* **INPUT**:
-*-
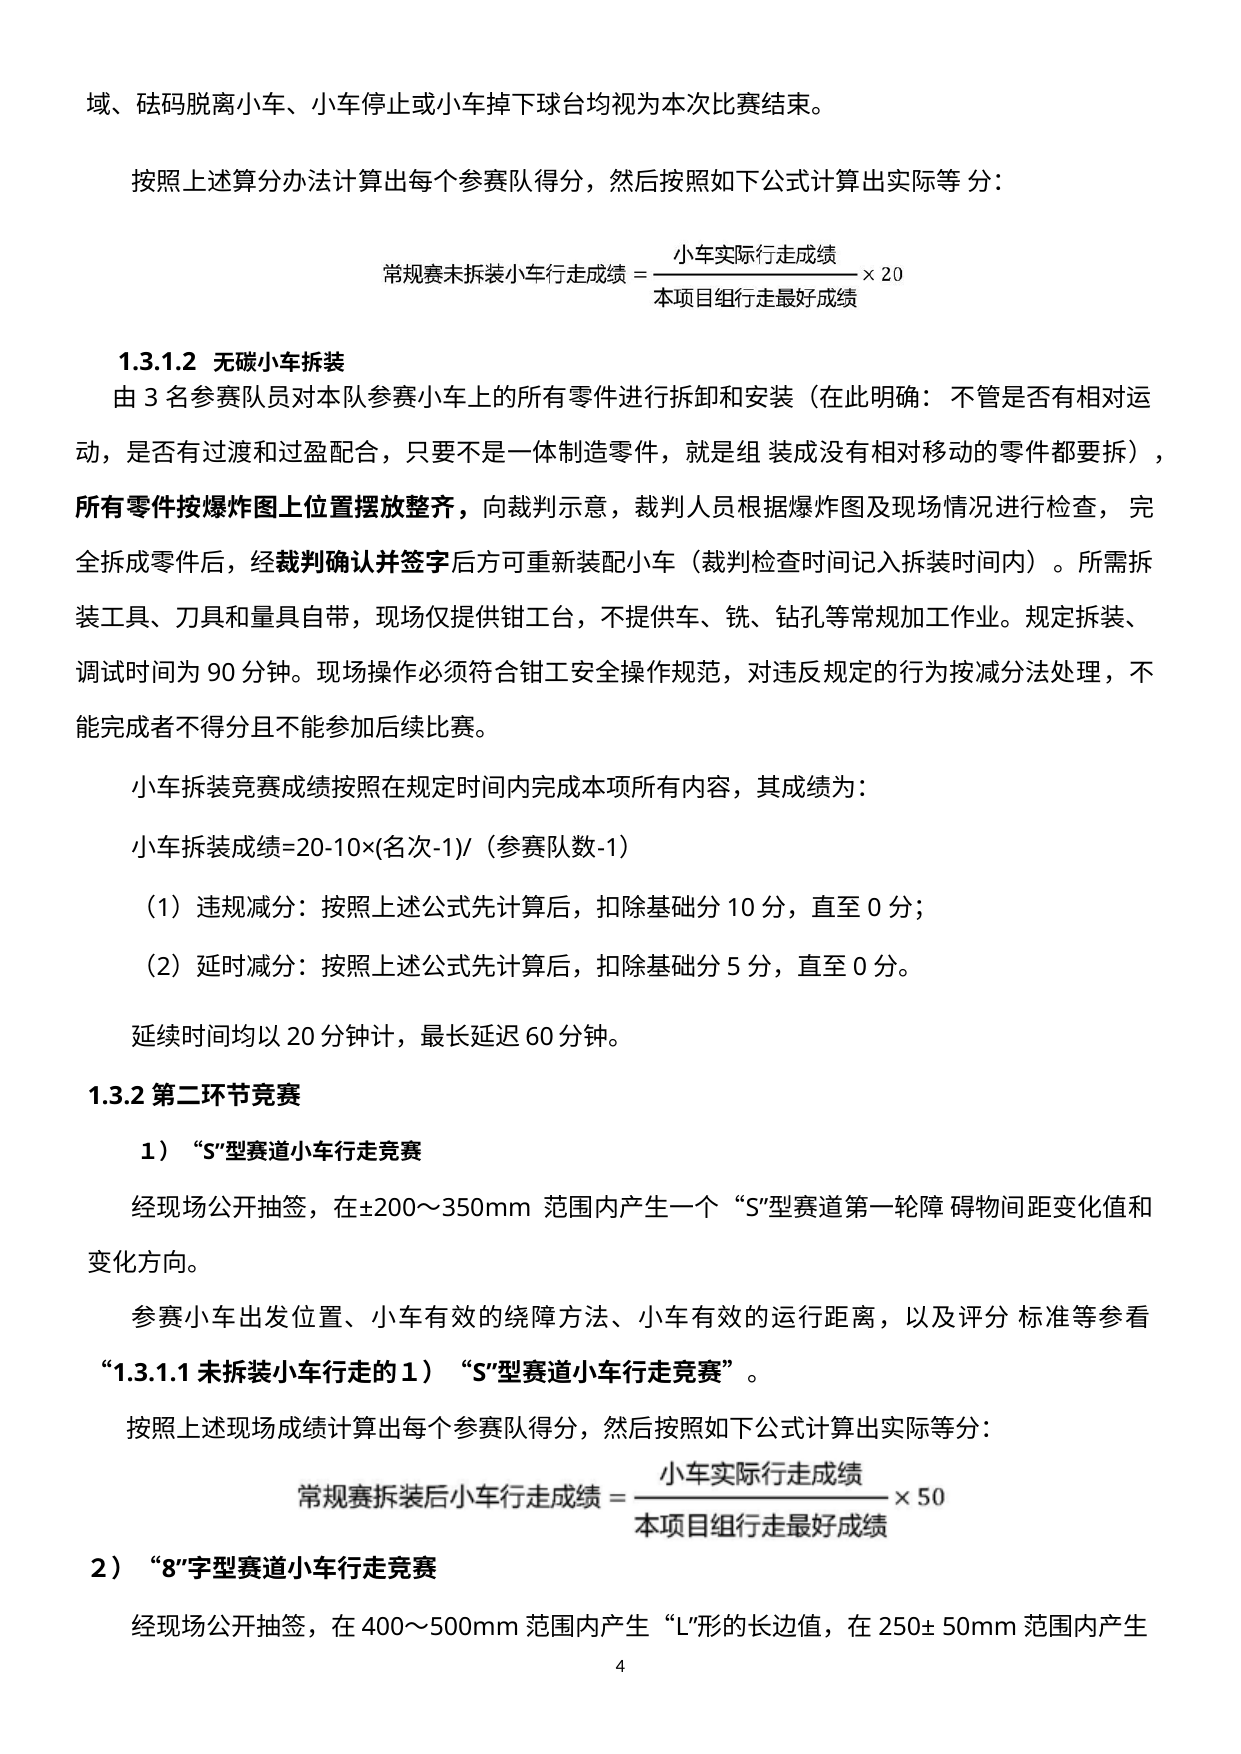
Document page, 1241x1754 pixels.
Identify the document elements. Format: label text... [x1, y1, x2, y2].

text （2）延时减分：按照上述公式先计算后，扣除基础分 5 分，直至 0 分。 [131, 946, 1165, 982]
text 小车拆装成绩=20-10×(名次-1)/（参赛队数-1） [131, 828, 1165, 864]
text 参赛小车出发位置、小车有效的绕障方法、小车有效的运行距离，以及评分 标准等参看“1.3.1.1 未拆装小车行走的１）“S”型赛道小车行走竞赛”。 [87, 1298, 1153, 1389]
list 无碳小车拆装 [118, 343, 1165, 377]
text 经现场公开抽签，在±200～350mm 范围内产生一个“S”型赛道第一轮障 碍物间距变化值和变化方向。 [87, 1188, 1153, 1279]
text 延续时间均以20分钟计，最长延迟60分钟。 [131, 1017, 1165, 1053]
text 由 3 名参赛队员对本队参赛小车上的所有零件进行拆卸和安装（在此明确： 不管是否有相对运动，是否有过渡和过盈配合，只要不是一体制造零件，就是组 装成没有相对移动的零件都要拆），所有零件按爆炸图上位置摆放整齐，向裁判示意，裁判人员根据爆炸图及现场情况进行检查， 完全拆成零件后，经裁判确认并签字后方可重新装配小车（裁判检查时间记入拆装时间内）。所需拆装工具、刀具和量具自带，现场仅提供钳工台，不提供车、铣、钻孔等常规加工作业。规定拆装、调试时间为90分钟。现场操作必须符合钳工安全操作规范，对违反规定的行为按减分法处理，不能完成者不得分且不能参加后续比赛。 [75, 377, 1154, 744]
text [87, 84, 1165, 121]
picture [286, 1444, 966, 1548]
text 按照上述现场成绩计算出每个参赛队得分，然后按照如下公式计算出实际等分： [75, 1408, 1165, 1445]
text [87, 1607, 1165, 1643]
text 按照上述算分办法计算出每个参赛队得分，然后按照如下公式计算出实际等 分： [87, 162, 1165, 198]
text （1）违规减分：按照上述公式先计算后，扣除基础分 10 分，直至 0 分； [131, 888, 1165, 924]
picture [364, 216, 932, 326]
text ２）“8”字型赛道小车行走竞赛 [87, 1548, 1165, 1584]
text 小车拆装竞赛成绩按照在规定时间内完成本项所有内容，其成绩为： [131, 768, 1165, 804]
subtitle 1.3.2 第二环节竞赛 [87, 1075, 864, 1111]
text １）“S”型赛道小车行走竞赛 [137, 1134, 1165, 1166]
-*-
* **PROBLEM DETAILS**:
Output the lines from the one holding "text [87, 84, 1165, 121]" to the last line of the material, inclusive, exactly as they appear. Add no others.

* **YOUR SOLUTION**:
text [87, 84, 1165, 121]
picture [286, 1444, 966, 1548]
text 按照上述现场成绩计算出每个参赛队得分，然后按照如下公式计算出实际等分： [75, 1408, 1165, 1445]
text [87, 1607, 1165, 1643]
text 按照上述算分办法计算出每个参赛队得分，然后按照如下公式计算出实际等 分： [87, 162, 1165, 198]
text （1）违规减分：按照上述公式先计算后，扣除基础分 10 分，直至 0 分； [131, 888, 1165, 924]
picture [364, 216, 932, 326]
text ２）“8”字型赛道小车行走竞赛 [87, 1548, 1165, 1584]
text 小车拆装竞赛成绩按照在规定时间内完成本项所有内容，其成绩为： [131, 768, 1165, 804]
subtitle 1.3.2 第二环节竞赛 [87, 1075, 864, 1111]
text １）“S”型赛道小车行走竞赛 [137, 1134, 1165, 1166]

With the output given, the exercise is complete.